▶ [Your objective]: Among the entries below, how many lines contain the string "butt"? Only the number is wanted.

========================================================================

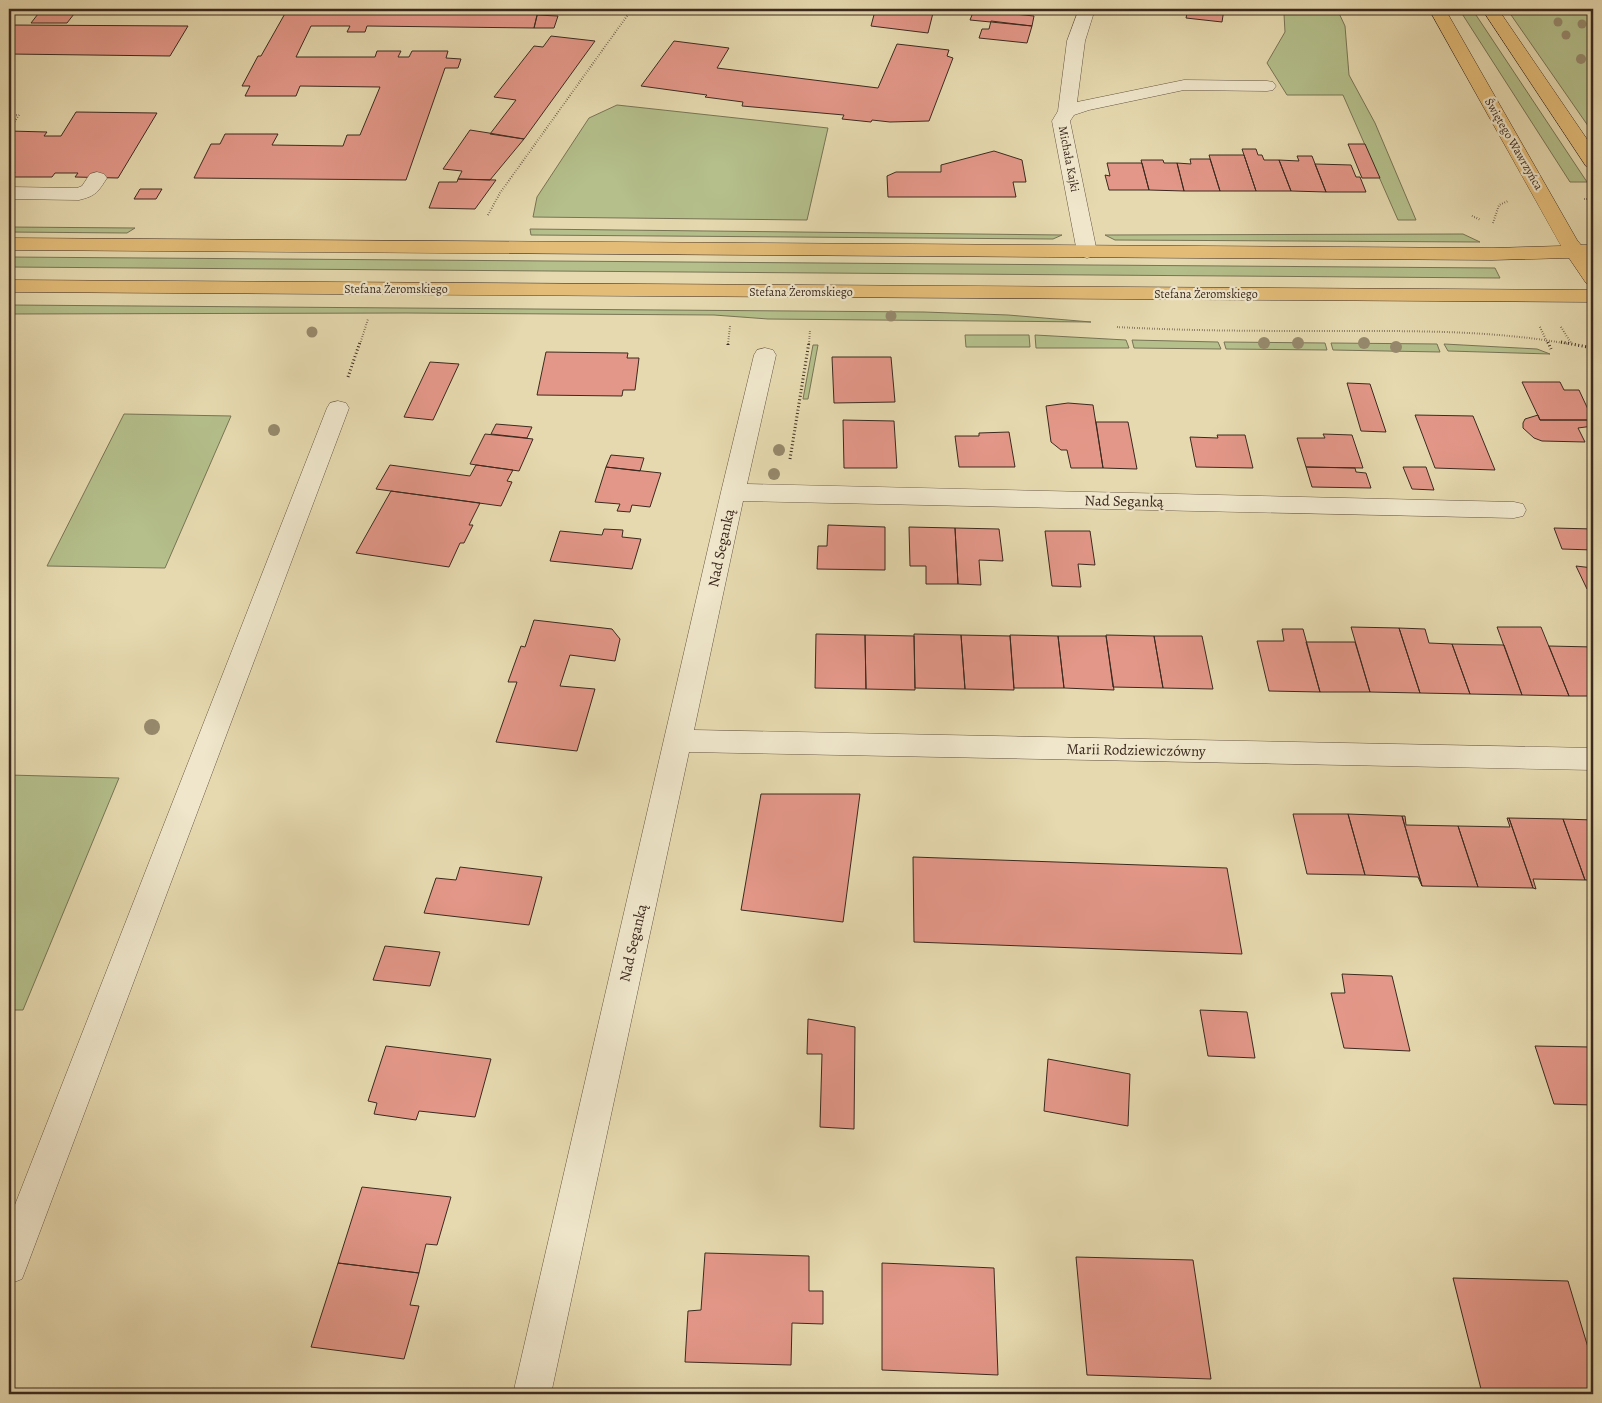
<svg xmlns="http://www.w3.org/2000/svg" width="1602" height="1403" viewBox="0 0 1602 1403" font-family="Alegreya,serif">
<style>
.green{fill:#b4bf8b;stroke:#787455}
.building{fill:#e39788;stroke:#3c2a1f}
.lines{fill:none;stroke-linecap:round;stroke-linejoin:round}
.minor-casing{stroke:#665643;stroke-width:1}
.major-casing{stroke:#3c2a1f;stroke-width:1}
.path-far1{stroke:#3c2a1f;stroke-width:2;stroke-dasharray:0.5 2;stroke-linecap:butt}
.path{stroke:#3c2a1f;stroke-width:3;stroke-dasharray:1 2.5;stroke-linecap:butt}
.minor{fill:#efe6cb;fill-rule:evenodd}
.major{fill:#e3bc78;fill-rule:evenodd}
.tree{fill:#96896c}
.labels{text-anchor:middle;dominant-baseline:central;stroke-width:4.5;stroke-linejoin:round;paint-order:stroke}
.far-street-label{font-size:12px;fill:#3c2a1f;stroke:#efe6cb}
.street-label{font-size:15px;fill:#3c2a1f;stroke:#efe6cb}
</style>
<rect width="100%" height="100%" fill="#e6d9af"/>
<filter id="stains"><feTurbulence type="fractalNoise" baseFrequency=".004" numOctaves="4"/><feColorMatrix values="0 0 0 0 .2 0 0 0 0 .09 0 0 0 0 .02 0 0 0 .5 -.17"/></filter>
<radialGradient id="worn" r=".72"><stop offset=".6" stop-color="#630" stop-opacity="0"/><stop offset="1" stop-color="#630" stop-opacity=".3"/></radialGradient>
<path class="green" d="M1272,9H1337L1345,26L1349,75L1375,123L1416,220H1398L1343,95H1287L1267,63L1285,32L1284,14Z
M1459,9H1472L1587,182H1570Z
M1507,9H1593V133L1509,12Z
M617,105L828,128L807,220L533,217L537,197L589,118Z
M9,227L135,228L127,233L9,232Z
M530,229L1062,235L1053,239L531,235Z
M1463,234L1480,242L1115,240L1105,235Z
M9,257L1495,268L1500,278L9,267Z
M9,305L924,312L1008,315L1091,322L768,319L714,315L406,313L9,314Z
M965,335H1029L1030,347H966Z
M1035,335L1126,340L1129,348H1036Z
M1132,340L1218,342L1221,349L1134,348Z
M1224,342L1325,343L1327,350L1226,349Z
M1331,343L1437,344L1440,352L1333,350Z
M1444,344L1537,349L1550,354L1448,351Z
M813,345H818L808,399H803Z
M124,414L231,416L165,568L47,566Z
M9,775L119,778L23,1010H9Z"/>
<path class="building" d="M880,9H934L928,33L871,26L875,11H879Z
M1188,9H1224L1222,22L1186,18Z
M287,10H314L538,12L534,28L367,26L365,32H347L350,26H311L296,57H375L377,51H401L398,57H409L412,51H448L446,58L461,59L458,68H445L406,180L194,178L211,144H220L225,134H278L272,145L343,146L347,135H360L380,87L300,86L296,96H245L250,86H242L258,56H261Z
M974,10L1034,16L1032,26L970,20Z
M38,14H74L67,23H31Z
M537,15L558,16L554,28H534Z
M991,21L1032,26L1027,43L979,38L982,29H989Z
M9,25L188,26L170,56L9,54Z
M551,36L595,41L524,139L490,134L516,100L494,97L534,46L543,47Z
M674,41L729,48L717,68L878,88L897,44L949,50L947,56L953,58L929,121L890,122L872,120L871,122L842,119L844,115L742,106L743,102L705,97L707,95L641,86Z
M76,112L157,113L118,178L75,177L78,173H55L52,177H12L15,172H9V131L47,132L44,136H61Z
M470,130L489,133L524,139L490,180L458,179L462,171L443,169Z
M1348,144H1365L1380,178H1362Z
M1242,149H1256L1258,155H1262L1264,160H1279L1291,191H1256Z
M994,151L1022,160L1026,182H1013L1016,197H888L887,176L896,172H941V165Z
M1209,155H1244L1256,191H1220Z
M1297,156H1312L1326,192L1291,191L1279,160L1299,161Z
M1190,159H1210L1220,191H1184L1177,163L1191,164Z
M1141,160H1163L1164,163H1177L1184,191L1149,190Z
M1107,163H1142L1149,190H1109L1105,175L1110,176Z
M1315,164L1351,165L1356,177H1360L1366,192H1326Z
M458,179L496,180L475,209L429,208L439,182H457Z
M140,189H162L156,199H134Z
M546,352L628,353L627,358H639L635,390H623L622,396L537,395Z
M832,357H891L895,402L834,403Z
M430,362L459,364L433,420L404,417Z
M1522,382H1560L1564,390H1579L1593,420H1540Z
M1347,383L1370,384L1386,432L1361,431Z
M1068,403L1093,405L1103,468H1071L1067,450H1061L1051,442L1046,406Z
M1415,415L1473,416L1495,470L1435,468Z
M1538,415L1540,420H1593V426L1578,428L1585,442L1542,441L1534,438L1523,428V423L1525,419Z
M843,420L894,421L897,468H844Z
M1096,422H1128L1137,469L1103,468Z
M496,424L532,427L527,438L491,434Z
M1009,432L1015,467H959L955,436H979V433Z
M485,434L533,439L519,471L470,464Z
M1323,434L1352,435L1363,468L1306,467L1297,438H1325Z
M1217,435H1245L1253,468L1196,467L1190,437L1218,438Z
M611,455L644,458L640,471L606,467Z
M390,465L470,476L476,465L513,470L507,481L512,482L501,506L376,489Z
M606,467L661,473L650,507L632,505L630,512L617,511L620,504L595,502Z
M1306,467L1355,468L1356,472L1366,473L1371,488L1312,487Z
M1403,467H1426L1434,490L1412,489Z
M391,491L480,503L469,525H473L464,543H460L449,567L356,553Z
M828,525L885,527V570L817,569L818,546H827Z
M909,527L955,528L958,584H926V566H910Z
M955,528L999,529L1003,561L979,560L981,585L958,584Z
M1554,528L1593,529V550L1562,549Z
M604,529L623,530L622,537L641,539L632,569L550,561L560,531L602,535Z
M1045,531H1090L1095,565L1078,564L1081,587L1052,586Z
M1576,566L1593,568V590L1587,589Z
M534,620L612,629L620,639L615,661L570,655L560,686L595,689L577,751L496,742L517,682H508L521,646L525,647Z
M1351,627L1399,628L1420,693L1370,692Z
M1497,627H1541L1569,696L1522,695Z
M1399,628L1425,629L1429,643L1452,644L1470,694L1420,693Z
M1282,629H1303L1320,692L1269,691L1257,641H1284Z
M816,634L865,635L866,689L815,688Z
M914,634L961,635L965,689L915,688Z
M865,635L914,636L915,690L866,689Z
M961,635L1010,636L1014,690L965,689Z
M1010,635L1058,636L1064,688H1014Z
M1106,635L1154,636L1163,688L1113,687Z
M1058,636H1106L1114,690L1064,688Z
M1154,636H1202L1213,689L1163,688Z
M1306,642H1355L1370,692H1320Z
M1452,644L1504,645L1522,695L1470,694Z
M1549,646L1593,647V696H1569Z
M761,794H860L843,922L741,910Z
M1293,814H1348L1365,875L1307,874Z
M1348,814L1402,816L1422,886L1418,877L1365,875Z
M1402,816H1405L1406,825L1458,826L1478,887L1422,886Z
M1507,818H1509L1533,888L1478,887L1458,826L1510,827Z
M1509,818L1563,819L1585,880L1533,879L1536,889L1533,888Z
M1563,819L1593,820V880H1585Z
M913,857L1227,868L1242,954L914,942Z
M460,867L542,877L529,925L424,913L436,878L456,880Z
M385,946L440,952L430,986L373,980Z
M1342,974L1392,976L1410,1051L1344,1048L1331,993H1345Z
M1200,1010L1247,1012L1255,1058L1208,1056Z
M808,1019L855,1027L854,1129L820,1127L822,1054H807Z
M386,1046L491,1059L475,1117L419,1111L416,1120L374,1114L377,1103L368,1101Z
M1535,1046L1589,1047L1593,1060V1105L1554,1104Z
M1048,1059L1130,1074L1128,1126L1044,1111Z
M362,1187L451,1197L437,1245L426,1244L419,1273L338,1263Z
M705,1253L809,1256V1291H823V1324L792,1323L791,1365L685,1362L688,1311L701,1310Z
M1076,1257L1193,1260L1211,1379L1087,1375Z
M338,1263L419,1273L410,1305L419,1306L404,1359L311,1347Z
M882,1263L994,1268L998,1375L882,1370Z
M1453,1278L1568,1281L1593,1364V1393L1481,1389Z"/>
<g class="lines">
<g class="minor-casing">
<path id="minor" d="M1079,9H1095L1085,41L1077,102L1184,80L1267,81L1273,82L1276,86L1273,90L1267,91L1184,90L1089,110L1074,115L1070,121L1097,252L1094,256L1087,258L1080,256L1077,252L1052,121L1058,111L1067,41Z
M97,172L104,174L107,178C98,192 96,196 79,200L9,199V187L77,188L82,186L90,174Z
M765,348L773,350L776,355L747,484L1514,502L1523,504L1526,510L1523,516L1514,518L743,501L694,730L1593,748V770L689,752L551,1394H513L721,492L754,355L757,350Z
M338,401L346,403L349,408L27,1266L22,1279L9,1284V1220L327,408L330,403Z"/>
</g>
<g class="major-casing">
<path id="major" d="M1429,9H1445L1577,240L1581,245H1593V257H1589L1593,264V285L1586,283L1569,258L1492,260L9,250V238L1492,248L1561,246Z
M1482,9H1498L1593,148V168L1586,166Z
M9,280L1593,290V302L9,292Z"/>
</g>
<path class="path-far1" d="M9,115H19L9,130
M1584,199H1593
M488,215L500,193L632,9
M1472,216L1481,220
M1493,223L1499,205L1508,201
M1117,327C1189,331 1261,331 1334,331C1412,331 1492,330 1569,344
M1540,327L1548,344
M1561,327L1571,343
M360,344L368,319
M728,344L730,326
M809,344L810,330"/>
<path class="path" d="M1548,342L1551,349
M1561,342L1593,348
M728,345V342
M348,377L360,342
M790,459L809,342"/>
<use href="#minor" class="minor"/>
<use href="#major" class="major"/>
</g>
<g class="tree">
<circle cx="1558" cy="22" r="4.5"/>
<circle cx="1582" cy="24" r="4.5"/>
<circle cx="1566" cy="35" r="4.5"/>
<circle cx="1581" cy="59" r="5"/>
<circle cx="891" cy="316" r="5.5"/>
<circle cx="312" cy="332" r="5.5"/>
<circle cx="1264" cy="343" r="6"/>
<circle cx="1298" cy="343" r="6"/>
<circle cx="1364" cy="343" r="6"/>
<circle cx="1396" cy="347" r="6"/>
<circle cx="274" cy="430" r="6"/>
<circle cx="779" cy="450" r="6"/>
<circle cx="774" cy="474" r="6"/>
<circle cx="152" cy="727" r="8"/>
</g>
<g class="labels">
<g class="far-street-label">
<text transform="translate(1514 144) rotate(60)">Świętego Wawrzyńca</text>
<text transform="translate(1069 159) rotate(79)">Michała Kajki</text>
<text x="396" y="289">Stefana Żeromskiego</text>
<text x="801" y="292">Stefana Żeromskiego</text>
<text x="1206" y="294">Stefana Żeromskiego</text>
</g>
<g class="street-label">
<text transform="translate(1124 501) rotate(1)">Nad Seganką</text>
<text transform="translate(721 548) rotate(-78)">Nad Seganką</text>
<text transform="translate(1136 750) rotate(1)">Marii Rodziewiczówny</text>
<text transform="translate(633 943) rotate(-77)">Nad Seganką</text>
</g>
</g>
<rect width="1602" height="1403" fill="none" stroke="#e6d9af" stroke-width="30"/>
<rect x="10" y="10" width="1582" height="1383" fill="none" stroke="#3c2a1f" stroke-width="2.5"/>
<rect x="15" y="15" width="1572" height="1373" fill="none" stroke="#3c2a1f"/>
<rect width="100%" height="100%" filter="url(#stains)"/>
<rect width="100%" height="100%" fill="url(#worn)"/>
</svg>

========================================================================

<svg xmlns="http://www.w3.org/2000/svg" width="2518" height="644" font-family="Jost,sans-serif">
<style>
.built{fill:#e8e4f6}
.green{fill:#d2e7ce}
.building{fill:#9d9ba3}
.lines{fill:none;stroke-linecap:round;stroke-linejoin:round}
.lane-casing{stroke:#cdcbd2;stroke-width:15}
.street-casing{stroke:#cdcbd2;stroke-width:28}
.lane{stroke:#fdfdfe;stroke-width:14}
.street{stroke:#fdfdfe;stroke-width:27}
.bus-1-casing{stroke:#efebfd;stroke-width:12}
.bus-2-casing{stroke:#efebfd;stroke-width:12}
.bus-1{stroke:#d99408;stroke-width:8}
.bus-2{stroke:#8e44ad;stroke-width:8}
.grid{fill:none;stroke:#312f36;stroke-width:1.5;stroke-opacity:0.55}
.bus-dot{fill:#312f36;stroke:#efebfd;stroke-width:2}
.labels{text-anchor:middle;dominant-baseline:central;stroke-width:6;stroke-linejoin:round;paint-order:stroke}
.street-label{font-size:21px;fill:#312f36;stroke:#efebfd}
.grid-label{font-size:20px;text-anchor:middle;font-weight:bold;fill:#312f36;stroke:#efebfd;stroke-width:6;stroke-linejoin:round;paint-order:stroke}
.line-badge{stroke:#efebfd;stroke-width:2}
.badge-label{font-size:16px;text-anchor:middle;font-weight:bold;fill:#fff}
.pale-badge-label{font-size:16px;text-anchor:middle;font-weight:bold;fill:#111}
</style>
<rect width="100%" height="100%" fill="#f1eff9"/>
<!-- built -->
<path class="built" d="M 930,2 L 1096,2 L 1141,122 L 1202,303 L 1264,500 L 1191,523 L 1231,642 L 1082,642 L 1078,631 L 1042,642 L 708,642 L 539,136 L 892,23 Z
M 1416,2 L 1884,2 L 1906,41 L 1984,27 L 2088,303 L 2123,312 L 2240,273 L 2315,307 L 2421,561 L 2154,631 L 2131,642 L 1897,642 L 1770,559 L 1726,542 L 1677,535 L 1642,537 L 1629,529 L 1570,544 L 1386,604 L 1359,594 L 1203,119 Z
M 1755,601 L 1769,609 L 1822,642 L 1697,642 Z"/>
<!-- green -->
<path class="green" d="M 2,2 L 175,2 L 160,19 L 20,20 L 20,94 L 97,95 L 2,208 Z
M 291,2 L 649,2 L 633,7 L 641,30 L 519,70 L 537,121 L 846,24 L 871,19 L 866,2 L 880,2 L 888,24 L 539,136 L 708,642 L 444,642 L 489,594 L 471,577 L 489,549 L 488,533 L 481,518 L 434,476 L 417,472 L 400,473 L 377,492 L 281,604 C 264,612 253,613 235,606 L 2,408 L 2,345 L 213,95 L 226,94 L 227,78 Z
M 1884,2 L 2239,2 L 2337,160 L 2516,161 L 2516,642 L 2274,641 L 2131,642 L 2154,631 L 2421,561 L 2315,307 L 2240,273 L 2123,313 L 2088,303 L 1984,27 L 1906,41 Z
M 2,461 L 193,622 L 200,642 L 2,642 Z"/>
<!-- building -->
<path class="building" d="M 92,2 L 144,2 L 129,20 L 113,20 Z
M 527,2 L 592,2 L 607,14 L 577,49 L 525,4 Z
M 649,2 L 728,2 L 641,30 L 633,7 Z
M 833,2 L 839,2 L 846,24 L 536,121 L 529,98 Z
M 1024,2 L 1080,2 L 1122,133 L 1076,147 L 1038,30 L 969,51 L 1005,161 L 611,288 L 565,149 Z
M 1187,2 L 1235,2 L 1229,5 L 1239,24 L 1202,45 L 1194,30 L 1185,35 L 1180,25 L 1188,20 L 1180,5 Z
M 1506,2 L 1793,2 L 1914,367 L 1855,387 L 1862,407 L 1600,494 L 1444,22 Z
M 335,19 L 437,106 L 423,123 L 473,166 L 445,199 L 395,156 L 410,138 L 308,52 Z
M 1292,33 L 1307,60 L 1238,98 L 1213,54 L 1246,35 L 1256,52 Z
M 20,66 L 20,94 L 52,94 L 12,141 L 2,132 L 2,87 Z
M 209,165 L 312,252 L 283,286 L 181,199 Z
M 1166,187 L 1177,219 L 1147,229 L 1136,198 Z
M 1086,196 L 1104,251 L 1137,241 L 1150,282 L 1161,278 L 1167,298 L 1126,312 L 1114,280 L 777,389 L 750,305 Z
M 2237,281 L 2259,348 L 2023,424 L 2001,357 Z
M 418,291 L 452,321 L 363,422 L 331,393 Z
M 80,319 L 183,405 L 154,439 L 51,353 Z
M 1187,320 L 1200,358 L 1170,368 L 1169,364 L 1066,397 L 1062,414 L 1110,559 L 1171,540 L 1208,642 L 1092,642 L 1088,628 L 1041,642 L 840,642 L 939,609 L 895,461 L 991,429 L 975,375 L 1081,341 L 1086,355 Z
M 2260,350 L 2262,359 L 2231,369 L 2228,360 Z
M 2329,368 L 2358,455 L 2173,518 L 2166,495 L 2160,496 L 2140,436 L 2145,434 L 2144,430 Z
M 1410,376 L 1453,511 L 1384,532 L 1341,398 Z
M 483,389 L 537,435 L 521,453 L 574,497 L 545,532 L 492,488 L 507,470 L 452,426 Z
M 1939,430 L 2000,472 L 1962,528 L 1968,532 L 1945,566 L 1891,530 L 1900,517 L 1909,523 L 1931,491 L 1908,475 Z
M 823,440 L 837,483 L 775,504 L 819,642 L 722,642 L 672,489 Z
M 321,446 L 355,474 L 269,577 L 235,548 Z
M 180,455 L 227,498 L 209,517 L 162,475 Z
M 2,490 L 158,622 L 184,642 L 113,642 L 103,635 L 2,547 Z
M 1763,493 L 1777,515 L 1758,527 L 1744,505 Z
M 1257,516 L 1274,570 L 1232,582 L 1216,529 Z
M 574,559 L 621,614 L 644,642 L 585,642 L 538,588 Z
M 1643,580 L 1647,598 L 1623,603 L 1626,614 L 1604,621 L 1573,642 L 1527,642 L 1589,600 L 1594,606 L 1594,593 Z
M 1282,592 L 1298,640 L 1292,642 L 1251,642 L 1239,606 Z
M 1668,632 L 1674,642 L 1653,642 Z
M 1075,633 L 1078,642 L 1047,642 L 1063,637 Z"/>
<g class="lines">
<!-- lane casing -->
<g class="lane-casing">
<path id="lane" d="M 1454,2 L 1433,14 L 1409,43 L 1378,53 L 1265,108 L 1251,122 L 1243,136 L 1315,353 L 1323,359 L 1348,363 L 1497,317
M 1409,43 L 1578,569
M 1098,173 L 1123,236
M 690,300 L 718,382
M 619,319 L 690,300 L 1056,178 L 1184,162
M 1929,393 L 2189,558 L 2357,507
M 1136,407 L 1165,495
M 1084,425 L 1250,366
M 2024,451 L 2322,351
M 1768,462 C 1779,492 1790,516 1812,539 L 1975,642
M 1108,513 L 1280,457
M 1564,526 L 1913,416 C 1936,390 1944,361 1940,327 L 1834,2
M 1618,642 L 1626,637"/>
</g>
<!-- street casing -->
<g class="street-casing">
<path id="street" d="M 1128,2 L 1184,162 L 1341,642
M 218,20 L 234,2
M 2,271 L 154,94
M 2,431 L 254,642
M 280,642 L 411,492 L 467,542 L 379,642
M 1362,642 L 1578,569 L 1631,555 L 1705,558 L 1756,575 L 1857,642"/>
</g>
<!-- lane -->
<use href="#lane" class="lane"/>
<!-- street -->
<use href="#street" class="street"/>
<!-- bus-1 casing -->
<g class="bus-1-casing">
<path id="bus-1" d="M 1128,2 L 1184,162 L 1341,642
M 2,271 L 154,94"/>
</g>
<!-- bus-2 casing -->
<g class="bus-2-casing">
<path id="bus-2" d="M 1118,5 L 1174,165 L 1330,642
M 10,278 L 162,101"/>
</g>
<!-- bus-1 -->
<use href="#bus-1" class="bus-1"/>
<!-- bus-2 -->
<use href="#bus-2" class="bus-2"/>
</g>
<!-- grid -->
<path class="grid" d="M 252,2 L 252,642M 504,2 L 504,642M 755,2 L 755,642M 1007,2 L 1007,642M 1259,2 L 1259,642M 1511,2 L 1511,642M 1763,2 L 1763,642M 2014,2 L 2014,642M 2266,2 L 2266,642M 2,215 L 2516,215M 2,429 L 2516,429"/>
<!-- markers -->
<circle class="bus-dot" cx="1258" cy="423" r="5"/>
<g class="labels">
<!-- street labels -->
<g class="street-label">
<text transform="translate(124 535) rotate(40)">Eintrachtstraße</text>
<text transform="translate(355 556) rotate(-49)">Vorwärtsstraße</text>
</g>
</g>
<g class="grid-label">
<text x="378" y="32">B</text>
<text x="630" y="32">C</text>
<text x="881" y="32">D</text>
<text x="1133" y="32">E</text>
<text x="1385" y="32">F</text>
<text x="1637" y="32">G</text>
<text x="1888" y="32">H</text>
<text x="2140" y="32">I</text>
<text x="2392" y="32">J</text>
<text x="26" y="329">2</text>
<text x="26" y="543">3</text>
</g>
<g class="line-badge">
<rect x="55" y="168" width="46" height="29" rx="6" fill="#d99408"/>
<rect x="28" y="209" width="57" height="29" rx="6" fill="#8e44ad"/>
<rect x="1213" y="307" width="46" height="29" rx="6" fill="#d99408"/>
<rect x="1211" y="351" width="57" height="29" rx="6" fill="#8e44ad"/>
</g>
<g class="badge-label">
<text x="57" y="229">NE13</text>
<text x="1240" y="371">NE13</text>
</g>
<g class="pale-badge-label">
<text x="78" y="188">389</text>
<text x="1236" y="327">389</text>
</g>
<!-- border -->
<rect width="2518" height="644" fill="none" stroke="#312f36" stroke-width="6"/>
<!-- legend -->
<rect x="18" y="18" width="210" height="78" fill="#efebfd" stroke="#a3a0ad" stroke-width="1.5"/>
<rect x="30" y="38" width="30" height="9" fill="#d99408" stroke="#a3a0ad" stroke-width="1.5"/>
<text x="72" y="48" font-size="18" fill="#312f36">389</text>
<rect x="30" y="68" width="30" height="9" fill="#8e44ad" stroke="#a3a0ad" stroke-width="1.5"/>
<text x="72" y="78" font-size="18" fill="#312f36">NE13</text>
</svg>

========================================================================

▶ [The completed task]: 2